* _TASK_
Whenever a line of the records below contains the word "wikilink", copy that line.

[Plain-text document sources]
────
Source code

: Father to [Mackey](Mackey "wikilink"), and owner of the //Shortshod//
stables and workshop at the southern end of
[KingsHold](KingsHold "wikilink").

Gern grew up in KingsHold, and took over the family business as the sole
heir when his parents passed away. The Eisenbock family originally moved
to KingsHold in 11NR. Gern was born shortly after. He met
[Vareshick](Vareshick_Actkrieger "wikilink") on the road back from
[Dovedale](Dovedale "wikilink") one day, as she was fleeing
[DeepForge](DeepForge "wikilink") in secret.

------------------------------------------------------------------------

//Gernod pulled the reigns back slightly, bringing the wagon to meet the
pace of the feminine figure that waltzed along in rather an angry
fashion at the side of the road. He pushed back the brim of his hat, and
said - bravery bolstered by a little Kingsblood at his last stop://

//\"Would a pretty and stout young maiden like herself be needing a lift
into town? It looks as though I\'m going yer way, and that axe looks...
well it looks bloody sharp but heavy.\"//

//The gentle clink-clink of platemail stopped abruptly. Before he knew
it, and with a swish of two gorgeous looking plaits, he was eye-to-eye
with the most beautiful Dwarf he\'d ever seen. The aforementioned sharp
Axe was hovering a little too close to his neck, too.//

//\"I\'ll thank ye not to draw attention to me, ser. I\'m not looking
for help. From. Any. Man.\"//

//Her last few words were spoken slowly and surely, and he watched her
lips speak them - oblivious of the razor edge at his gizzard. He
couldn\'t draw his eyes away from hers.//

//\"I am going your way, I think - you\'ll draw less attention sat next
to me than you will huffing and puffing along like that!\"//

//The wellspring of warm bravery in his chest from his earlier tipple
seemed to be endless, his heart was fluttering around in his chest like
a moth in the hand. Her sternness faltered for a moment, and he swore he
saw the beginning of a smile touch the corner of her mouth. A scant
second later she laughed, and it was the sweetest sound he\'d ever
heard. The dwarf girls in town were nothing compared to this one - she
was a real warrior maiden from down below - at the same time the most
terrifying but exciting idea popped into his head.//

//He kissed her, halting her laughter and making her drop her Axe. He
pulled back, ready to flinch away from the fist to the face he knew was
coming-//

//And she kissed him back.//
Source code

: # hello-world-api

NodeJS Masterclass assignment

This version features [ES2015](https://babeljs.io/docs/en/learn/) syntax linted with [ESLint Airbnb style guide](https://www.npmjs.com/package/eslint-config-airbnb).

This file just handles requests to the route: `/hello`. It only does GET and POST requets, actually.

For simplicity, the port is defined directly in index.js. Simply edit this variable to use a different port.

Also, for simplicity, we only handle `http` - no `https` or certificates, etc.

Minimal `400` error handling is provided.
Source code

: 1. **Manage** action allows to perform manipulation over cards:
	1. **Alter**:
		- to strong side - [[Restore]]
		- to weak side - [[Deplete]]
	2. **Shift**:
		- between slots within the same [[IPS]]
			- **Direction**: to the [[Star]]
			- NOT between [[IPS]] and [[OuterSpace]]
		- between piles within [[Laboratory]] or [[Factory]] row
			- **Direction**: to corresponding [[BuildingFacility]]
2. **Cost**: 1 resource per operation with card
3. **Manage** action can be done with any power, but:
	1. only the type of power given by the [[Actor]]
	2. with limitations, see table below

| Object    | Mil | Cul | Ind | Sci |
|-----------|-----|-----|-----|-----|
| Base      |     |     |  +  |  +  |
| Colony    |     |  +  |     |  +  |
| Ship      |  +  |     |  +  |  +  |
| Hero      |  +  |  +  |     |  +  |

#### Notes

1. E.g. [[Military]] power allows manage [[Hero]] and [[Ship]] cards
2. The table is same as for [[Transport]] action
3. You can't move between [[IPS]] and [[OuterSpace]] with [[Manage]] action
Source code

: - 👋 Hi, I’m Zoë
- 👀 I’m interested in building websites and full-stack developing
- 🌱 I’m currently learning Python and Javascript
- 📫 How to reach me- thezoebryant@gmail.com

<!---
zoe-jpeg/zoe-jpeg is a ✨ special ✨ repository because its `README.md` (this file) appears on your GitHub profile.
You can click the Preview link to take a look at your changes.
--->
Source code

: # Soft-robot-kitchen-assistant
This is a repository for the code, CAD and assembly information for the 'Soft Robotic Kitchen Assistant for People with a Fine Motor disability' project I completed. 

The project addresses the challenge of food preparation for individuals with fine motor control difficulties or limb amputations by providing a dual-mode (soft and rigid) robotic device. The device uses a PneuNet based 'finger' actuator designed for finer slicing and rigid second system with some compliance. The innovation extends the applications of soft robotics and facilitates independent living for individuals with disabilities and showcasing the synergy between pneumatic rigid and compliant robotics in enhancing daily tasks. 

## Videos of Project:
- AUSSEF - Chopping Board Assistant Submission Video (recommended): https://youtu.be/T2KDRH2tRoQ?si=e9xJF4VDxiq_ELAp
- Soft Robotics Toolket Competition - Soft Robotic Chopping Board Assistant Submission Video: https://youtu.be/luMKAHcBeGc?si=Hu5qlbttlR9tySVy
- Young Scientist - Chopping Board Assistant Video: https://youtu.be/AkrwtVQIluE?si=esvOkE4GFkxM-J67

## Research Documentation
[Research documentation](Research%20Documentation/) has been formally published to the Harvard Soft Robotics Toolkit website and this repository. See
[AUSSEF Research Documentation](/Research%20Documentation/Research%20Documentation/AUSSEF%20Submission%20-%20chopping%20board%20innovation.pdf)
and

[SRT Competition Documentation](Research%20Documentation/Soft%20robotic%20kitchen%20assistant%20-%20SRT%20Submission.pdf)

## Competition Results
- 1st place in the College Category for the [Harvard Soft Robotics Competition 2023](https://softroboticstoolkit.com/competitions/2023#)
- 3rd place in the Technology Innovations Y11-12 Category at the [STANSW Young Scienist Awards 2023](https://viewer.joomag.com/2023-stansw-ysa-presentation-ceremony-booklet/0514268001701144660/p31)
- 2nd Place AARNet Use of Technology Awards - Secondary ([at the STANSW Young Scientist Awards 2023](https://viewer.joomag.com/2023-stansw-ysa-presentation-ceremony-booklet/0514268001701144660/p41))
────
* _OUTPUT FOR THIS TASK_
: Father to [Mackey](Mackey "wikilink"), and owner of the //Shortshod//
[KingsHold](KingsHold "wikilink").
[Vareshick](Vareshick_Actkrieger "wikilink") on the road back from
[Dovedale](Dovedale "wikilink") one day, as she was fleeing
[DeepForge](DeepForge "wikilink") in secret.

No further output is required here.